Matsui T, Sato H, Sato S, Mukataka S, Takahashi J
Institute of Applied Biochemistry, University of Tsukuba, Ibaraki, Japan.
Agric Biol Chem. 1990 Mar;54(3):619-24.
Effects of nutritional conditions and insertion direction of the tryptophan synthase (TSase) gene into a plasmid vector on the plasmid stability and the production of TSase in high cell concentration cultures were examined using recombinant Escherichia coli (E. coli K12 IFO 3301) harboring pBR322trpAB(1) (the TSase gene was inserted at the EcoRI site of pBR322 in the clockwise direction) and pBR322trpAB(2) (counterclockwise direction). As to the effects of the insertion direction, the cells harboring pBR322trpAB(2) were slightly lower in the growth rate and the plasmid stability than those harboring pBR322trpAB(1). However, the former was higher in the productivity of TSase and the final cell concentration attained than the latter. On the other hand, the addition of organic nutrients, especially yeast extract, to TK-25 medium was very effective to improve the plasmid stability. Among the components of yeast extract, L-glutamic acid was found to be effective to improve both the plasmid stability and the production of TSase. When 1 g/l of L-glutamic acid was added to TK-25 medium, a mineral synthetic medium developed for a high concentration culture, 115g (dry basis)/l of recombinant cells were obtained in 14 hr and the expression of TSase was maintained at 240-300 U/mg-protein during the cultivation.

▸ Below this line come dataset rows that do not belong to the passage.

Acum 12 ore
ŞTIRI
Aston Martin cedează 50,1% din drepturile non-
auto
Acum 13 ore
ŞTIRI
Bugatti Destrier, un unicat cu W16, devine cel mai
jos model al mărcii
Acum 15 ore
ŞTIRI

利用携带pBR322trpAB(1)(色氨酸合成酶基因以顺时针方向插入pBR322的EcoRI位点)和pBR322trpAB(2)(逆时针方向)的重组大肠杆菌(大肠杆菌K12 IFO 3301),研究了营养条件以及色氨酸合成酶(TSase)基因插入质粒载体的方向对高细胞浓度培养物中质粒稳定性和TSase产量的影响。关于插入方向的影响,携带pBR322trpAB(2)的细胞在生长速率和质粒稳定性方面略低于携带pBR322trpAB(1)的细胞。然而,前者的TSase生产率和最终达到的细胞浓度高于后者。另一方面,向TK - 25培养基中添加有机营养物,尤其是酵母提取物,对提高质粒稳定性非常有效。在酵母提取物的成分中,发现L - 谷氨酸对提高质粒稳定性和TSase产量均有效。当向为高浓度培养开发的矿物合成培养基TK - 25中添加1 g/l的L - 谷氨酸时,在14小时内获得了115 g(干基)/l的重组细胞,并且在培养过程中TSase的表达维持在240 - 300 U/mg蛋白质。